Antisera raised to a detergent- and salt-resistant matrix fraction from rat liver Golgi stacks were used to screen an expression library from rat liver cDNA. A full-length clone was obtained encoding a protein of 130 kD (termed GM130), the COOH-terminal domain of which was highly homologous to a Golgi human auto-antigen, golgin-95 (Fritzler et al., 1993). Biochemical data showed that GM130 is a peripheral cytoplasmic protein that is tightly bound to Golgi membranes and part of a larger oligomeric complex. Predictions from the protein sequence suggest that GM130 is an extended rod-like protein with coiled-coil domains.
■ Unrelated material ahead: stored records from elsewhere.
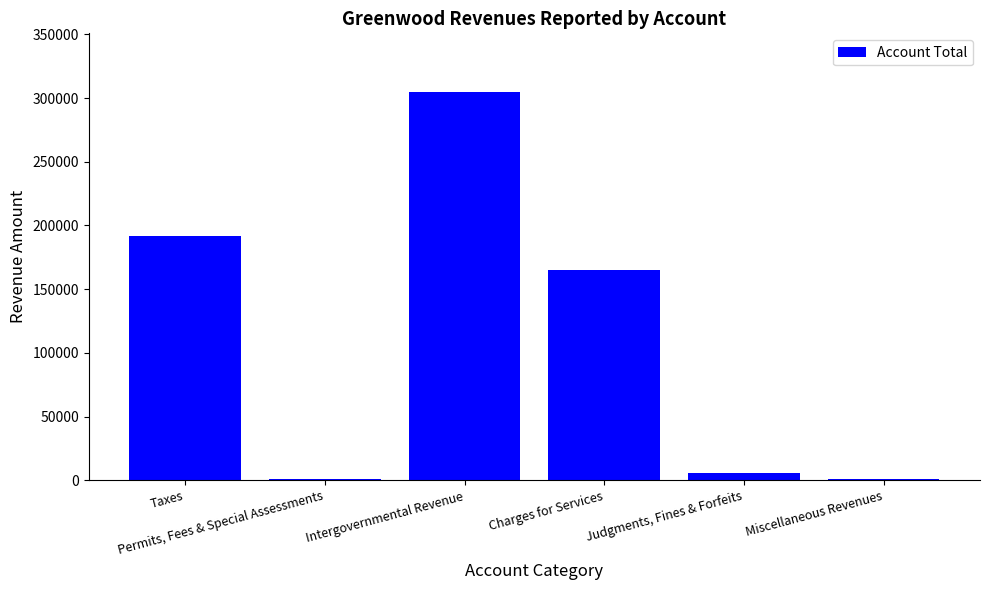

Rank the categories by value from highest to lowest.

Intergovernmental Revenue, Taxes, Charges for Services, Judgments, Fines & Forfeits, Miscellaneous Revenues, Permits, Fees & Special Assessments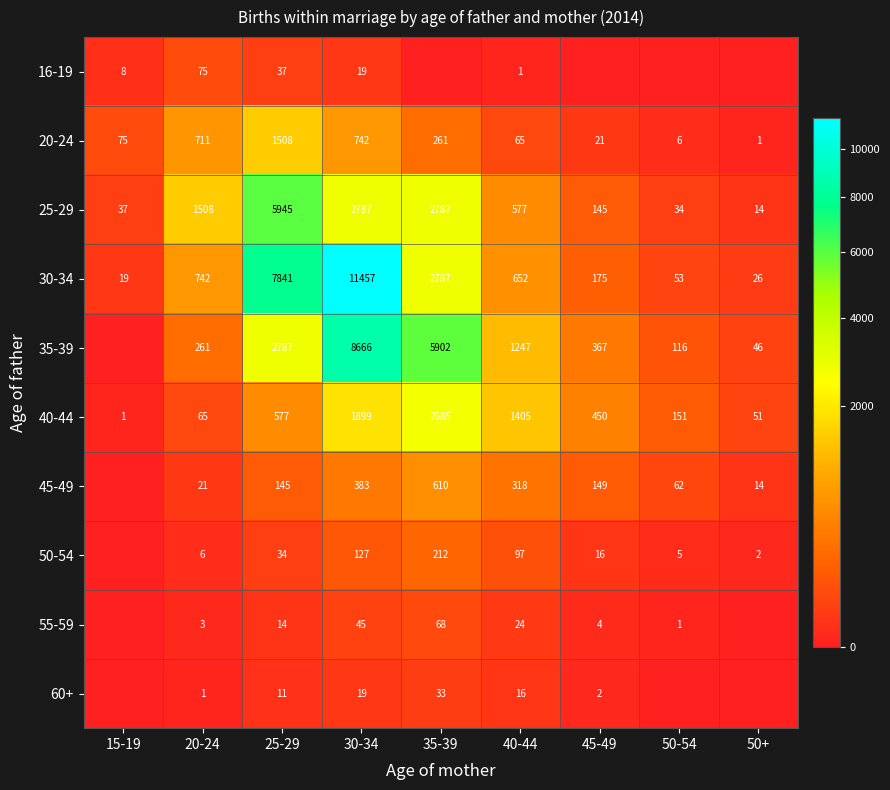

Rank the categories by 20-24 value from highest to lowest.

25-29, 30-34, 20-24, 35-39, 15-19, 40-44, 45-49, 50-54, 50+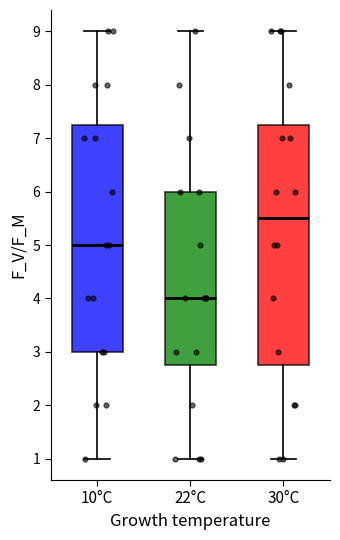

Which box is the tallest, from its lower edge to its upper edge?

30°C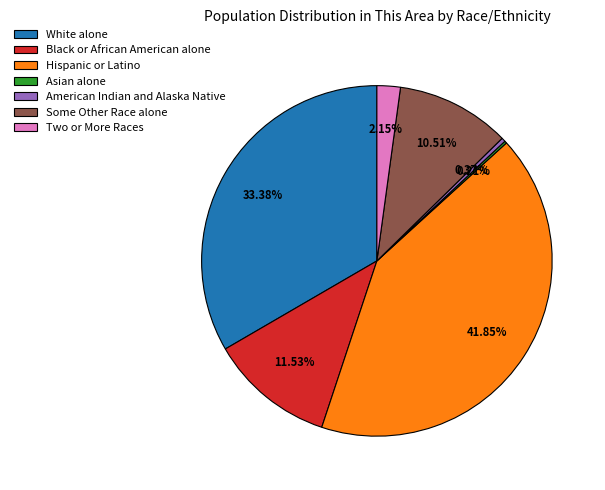

Is the sum of White alone and Black or African American alone greater than half?

No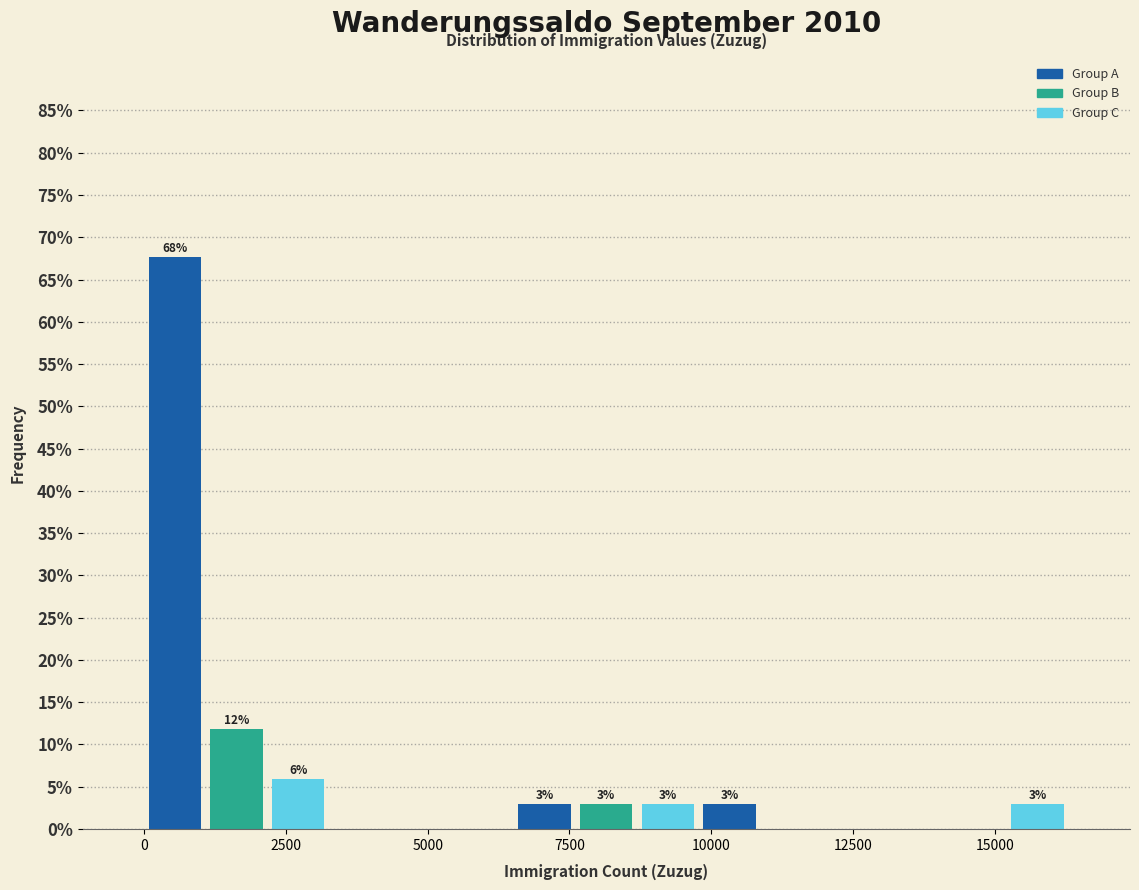

Around what value on the x-axis is the tallest bar? Give the approximate position of its centre, as read against the axis.

500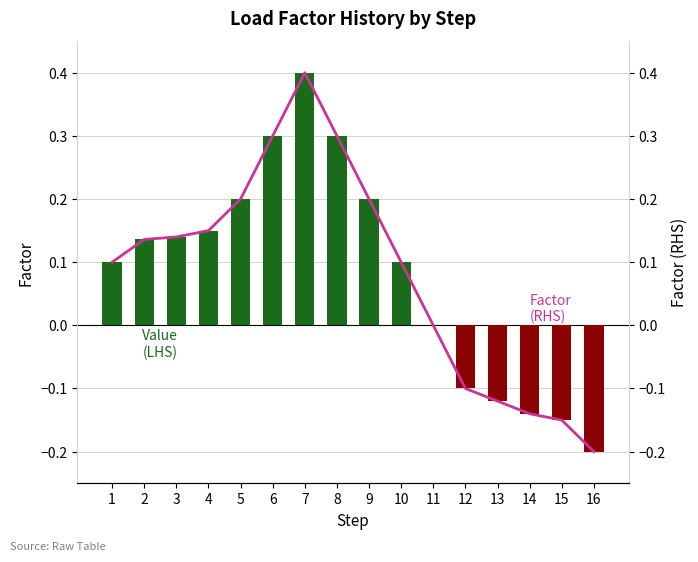

Which category has the highest value across all series?

7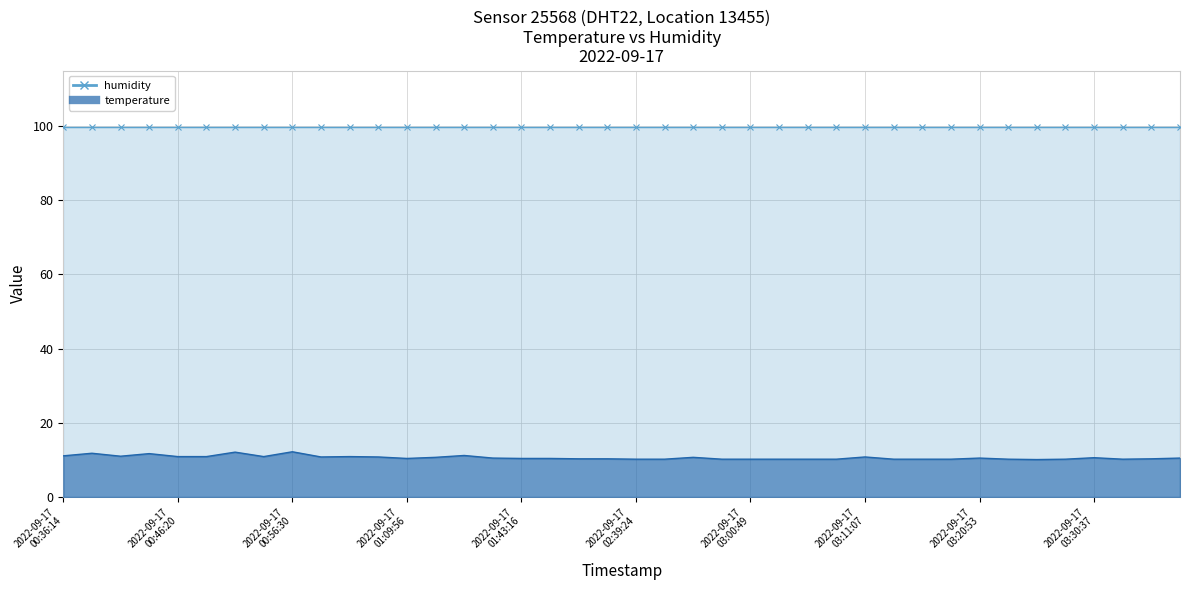

What position from the right is 2022-09-17T03:06:07?

14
Immunofluorescence microscopy showed partial overlap with medial- and trans-Golgi markers but almost complete overlap with the cis-Golgi network (CGN) marker, syntaxin5. Immunoelectron microscopy confirmed this location showing that most of the GM130 was located in the CGN and in one or two cisternae on the cis-side of the Golgi stack. GM130 was not re-distributed to the ER in the presence of brefeldin A but maintained its overlap with syntaxin5 and a partial overlap with the ER-Golgi intermediate compartment marker, p53. Together these results suggest that GM130 is part of a cis-Golgi matrix and has a role in maintaining cis-Golgi structure.